NAN – The Socio-Economic Rights and Accountability Project on Thursday, April 23, 2015 dragged South Africa before the International Criminal Court over xenophobic attack on Nigerians and other foreigners living in the former apartheid enclave.
The Executive Director of SERAP, Mr. Adetokunbo Mumuni, said the body had sent a petition dated Thursday, April 23, 2015 which he addressed to the ICC Prosecutor, Mrs. Fatou Bensouda, the News Agency of Nigeria reports.
The Federal Government had on Wednesday, April 22, 2015 invited the South African High Commissioner in Nigeria, Lulu Louis –Mnguni, over the xenophobia attacks on Nigerians and other blacks residing in the country.
The attacks, which started last week, followed the hate-speech by the Zulu King, Goodwill Zwelithini, that non-indigenes should vacate the country. Zwelithini accused the non-indigenes of taking up employment opportunities meant for South African nationals.
SERAP said Bensounda should investigate the allegations of hate-speech by Zwelithini, which it said had resulted in the xenophobic attacks.

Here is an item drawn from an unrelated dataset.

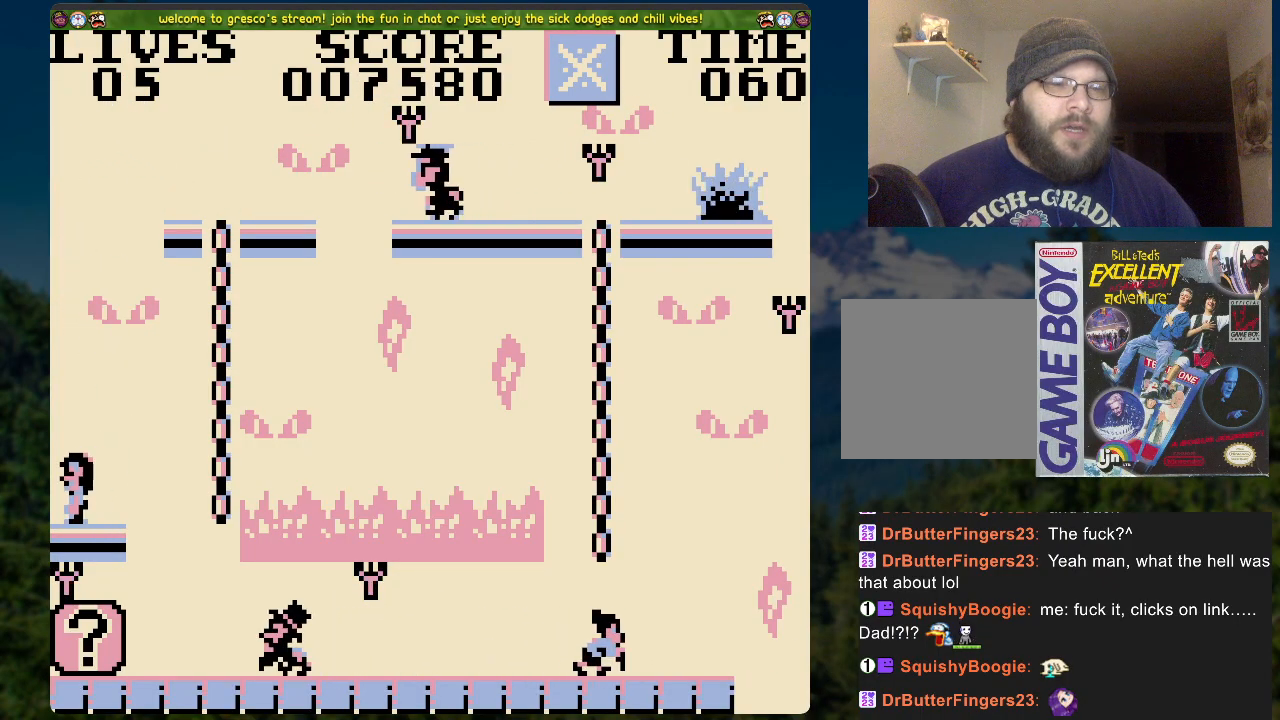
{"buttons": ["DPAD_RIGHT"], "left_stick": "center", "right_stick": "center", "events": [[67, "DPAD_RIGHT", "down"], [234, "A", "down"], [502, "A", "up"]]}
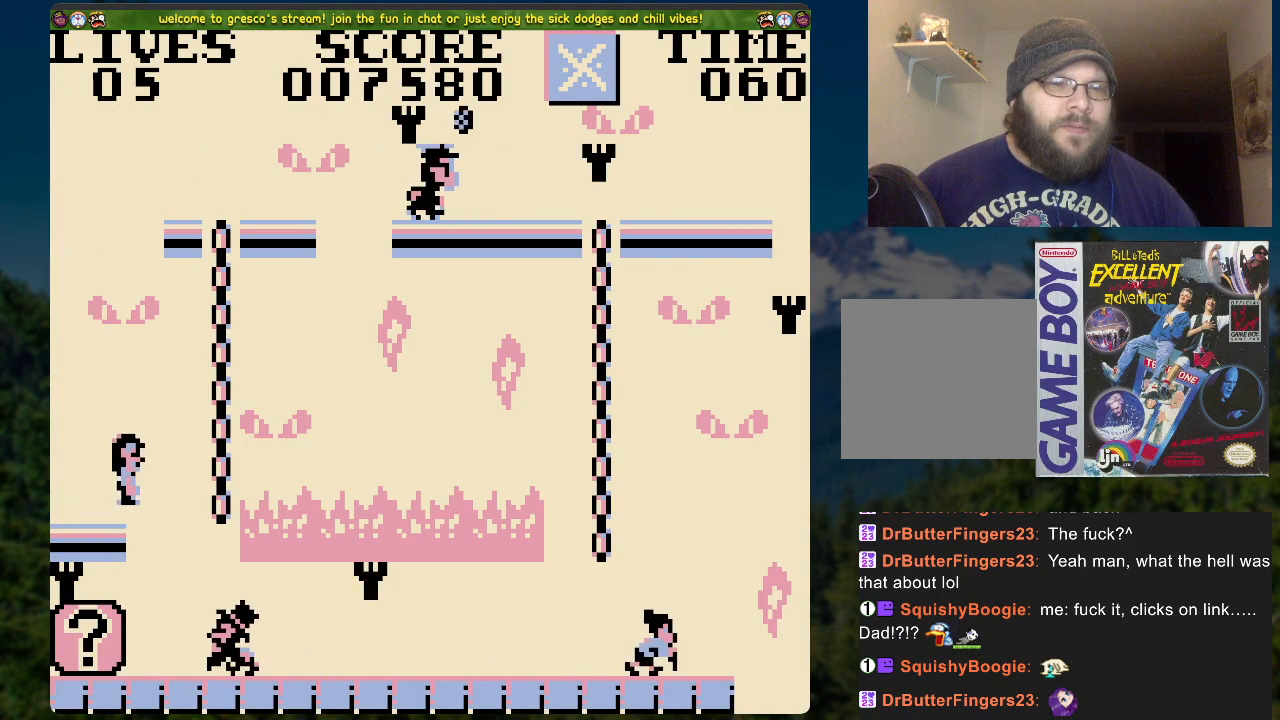
{"buttons": ["DPAD_UP"], "left_stick": "center", "right_stick": "center", "events": [[17, "DPAD_RIGHT", "up"], [17, "DPAD_UP", "down"]]}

It requested Bensouda to probe the complicity and negligence of the country’s law enforcement agencies to prevent crimes against other countries’ civilian population residing in South Africa.
The group also urged the ICC prosecutor to bring to justice anyone found to be responsible for international crimes prohibited under the Rome Statute of the ICC.
SERAP said that it considered the use of speech by the Zulu King to promote hatred or incite violence against non-nationals such as Nigerians, particularly in the media, as a clear violation of the provisions of the statute.
It stated, “Grave statements by political leaders and prominent people that express discrimination and cause violence against non-nationals cannot be justified under any law.
“This hate-speech generated fear and hatred that created the conditions for violence and discrimination against Nigerians and other African citizens.
“SERAP believes that this has given rise to individual criminal responsibility under the Rome Statute of the International Criminal Court.”
It argued that the statement by the Zulu King amounted to a harmful form of expression, which incited or otherwise promoted hatred, discrimination, violence and intolerance.
“We are seriously concerned that crimes against humanity are often accompanied or preceded by the kind of statement made by the Zulu King, SERAP said.”